PROGETTI EDUCATIVI
|A Desio il bullismo si trasforma in “bellismo”: il progetto anti-violenza dell’istituto Tolstoj
Per tutto l’anno, gli studenti sono invitati a riflettere e praticare gesti di gentilezza: il progetto si concluderà con una mostra e un concorso. “Creiamo spazi e momenti per valorizzare le azioni gentili e belle” spiega la preside Gabriella Fracassi.
In un periodo in cui prevalgono violenza, prepotenza e bullismo, c’è chi va controcorrente e accende i riflettori sui valori come la gentilezza e la bellezza. Gli atti di bullismo si trasformano così in “atti di bellismo”. Si intitola proprio “Atti di bellismo” il progetto ideato e portato avanti per tutto l’anno dall’istituto comprensivo Tolstoj di Desio, che comprende la scuola dell’infanzia Dolomiti, le primarie Tolstoj e Dolomiti e la scuola media Pertini. “Vogliamo mettere in luce i gesti di gentilezza, amicizia, aiuto reciproco, inclusione: tutti comportamenti che rendono la scuola un posto migliore” spiega la dirigente scolastica Gabriella Fracassi.
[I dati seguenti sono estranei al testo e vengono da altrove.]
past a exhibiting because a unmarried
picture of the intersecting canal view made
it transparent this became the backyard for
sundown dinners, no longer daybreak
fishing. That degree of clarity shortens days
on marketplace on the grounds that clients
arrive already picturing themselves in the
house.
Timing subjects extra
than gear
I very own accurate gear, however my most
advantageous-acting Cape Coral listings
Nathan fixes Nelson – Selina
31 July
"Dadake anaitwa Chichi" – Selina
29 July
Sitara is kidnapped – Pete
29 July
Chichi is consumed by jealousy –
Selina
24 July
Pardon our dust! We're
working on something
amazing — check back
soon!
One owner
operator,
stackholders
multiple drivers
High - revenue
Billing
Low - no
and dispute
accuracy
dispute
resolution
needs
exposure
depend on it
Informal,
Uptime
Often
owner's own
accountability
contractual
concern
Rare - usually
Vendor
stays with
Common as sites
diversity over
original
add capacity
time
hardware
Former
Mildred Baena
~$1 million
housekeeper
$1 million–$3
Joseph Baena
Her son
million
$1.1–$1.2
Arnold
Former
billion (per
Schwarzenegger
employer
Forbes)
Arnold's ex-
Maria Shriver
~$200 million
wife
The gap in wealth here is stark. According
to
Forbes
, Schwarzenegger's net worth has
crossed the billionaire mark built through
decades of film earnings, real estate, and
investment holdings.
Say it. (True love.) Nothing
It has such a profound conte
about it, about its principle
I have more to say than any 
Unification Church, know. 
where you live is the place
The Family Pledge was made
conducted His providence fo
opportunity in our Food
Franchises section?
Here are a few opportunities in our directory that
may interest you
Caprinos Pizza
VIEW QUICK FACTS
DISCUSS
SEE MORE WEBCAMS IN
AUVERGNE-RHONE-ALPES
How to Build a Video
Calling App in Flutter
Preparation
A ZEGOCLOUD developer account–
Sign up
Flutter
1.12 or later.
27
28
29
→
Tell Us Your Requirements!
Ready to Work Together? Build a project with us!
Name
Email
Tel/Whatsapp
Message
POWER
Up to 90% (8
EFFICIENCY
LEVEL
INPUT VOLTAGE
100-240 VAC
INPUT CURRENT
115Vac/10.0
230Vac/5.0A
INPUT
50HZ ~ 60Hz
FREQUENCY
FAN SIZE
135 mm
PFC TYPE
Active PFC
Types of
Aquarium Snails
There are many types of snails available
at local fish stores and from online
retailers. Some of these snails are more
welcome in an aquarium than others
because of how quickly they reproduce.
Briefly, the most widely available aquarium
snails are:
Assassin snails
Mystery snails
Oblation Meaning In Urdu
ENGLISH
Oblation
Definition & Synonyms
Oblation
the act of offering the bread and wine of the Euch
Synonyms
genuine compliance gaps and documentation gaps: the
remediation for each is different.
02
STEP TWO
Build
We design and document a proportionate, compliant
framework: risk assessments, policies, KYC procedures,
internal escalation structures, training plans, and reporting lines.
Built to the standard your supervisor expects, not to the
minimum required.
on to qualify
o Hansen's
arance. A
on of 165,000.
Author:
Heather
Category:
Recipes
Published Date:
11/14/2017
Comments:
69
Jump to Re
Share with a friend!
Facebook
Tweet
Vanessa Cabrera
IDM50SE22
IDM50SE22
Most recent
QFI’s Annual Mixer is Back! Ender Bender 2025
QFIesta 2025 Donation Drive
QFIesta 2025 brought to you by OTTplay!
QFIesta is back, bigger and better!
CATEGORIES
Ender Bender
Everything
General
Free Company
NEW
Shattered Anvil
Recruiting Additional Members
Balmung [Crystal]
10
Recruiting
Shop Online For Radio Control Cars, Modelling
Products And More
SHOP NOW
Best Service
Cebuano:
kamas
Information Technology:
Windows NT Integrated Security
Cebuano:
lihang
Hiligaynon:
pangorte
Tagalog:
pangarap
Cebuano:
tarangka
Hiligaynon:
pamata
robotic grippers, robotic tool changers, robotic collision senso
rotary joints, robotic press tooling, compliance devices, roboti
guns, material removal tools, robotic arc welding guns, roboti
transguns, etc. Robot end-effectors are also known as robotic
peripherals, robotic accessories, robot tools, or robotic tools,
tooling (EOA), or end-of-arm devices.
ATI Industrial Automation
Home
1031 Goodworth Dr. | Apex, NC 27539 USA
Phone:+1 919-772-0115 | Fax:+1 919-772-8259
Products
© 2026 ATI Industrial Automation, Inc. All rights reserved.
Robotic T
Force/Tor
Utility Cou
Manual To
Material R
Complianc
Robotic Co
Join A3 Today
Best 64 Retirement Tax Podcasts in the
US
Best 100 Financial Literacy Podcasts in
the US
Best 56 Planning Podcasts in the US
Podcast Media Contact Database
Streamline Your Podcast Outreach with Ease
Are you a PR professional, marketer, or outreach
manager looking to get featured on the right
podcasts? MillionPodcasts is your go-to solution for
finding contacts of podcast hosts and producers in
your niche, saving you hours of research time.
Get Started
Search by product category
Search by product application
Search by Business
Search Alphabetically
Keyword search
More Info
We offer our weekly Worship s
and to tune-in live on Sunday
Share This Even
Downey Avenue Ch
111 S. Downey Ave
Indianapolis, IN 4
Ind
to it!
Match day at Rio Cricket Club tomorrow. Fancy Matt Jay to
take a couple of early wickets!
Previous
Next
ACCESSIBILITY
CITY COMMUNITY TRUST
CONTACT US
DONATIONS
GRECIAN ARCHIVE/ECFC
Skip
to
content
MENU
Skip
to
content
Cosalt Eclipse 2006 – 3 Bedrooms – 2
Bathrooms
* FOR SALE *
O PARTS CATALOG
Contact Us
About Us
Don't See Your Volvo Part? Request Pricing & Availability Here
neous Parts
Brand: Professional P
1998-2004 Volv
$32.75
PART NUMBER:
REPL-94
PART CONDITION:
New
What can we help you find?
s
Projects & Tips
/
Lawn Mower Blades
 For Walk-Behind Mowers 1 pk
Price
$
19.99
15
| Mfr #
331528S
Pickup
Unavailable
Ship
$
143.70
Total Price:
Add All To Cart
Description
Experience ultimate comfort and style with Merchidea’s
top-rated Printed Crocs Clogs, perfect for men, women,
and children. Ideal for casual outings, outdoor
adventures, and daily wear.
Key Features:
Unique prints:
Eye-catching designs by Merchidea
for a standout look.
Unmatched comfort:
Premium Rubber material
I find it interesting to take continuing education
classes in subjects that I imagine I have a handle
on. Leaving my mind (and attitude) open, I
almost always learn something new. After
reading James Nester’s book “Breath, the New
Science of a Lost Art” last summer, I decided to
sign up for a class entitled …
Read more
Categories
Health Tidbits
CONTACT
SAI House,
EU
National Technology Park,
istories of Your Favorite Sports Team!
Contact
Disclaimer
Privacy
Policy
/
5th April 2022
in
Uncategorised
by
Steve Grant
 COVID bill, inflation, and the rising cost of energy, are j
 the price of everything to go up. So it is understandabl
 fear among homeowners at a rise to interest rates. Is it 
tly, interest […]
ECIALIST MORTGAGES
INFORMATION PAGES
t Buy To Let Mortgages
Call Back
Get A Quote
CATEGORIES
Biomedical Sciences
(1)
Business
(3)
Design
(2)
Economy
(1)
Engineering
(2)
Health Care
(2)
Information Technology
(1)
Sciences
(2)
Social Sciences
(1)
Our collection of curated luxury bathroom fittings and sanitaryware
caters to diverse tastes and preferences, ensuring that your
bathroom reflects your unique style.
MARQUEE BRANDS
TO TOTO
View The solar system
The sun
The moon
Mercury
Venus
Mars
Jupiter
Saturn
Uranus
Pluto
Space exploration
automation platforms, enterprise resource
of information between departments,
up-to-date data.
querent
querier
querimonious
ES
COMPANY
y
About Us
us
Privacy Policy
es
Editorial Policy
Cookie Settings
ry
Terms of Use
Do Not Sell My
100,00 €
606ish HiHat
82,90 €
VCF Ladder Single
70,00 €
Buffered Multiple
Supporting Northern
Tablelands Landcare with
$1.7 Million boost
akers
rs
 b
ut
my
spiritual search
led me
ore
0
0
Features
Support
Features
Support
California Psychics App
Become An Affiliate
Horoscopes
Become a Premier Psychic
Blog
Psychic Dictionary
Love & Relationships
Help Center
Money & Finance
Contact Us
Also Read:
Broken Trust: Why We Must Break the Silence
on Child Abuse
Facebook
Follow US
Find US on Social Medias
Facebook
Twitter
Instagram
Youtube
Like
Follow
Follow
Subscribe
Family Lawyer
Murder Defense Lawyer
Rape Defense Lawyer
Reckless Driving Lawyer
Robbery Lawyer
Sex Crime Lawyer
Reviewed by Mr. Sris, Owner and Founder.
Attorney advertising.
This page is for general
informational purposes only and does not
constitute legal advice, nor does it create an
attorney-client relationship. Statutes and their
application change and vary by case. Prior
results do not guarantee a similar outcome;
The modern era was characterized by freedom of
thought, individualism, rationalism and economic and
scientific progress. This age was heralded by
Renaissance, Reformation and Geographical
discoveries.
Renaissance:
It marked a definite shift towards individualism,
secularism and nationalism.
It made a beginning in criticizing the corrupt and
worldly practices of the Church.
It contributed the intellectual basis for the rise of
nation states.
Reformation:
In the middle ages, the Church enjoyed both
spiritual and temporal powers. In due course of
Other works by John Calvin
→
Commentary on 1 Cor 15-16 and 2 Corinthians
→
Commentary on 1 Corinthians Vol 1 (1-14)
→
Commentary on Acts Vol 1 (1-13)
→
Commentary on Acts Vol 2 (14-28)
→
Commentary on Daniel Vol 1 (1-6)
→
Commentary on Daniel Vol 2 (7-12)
Il progetto è partito da una riflessione fatta al tavolo permanente su bullismo e cyberbullismo. “Alle riunioni partecipano alcuni studenti, genitori e insegnanti – spiega la preside – Il termine ‘bellismo’ è nato da un confronto con i ragazzi. Abbiamo così scelto di proporre il progetto a tutto l’istituto, dalla scuola dell’infanzia alla scuola media”.
La mostra e il concorso
Per tutto l’anno, ogni classe è invitata a lavorare e riflettere su questi valori, attraverso diverse modalità e strumenti, come racconti, poesie, interviste, disegni, video, canzoni, presentazioni. Le insegnanti accompagneranno bambini e ragazzi nel percorso, che si concluderà a fine anno con una mostra aperta alla città. I lavori si potranno vedere attraverso un QRcode. Sarà organizzato anche un concorso interno, per premiare gli elaborati migliori, che verranno giudicati da una giuria. “Vogliamo stimolare i ragazzi a riflettere e a notare la bellezza che c’è intorno a noi – spiega la dirigente scolastica – I piccoli gesti fanno la differenza. Ogni classe racconterà storie di bellismo: creiamo spazi e momenti per valorizzare le azioni gentili e belle”.
Tutti possono diventare protagonisti di atti di bellismo
Un aspetto fondamentale del progetto è quello dell’ascolto. “Ascoltiamo i bambini e i ragazzi. Diamo valore alle suggestioni degli alunni e delle alunne, cerando nel nostro piccolo di cambiare la focalizzazione sulla realtà. Lavoriamo insieme sui temi civici: la valutazione sull’educazione civica si fa anche attraverso l’osservazione dei comportamenti. Valorizziamo l’ atto generoso, solidale, responsabile, rispettoso dell’ambiente e degli altri. Con questo progetto, andiamo oltre gli stereotipi sulla scuola, l’idea, cioè, che a scuola non ci sia spazio e tempo per questi temi”. Una riflessione che coinvolge tutto il mondo scolastico, dagli alunni più piccoli a quelli delle medie, dalle insegnanti al personale scolastico: tutti possono diventare protagonisti di “atti di bellismo”, nella quotidianità.
La scuola in movimento, l’assegnazione degli armadietti
L’istituto comprensivo Tolstoj sta sviluppando tante idee e sperimentazioni. Quest’anno, per esempio, quest’anno è stato avviato anche il progetto della scuola in movimento, attraverso il metodo degli armadietti. Agli studenti di alcune classi della scuola media sono stati assegnati degli armadietti per depositare libri e quaderni. Questi studenti non hanno una sola classe di riferimento, ma si spostano da una classe all’altra, in base alla materia. “La scuola non è un ambiente rigido, ma uno spazio in cui muoversi, nel rispetto delle regole” spiega la preside.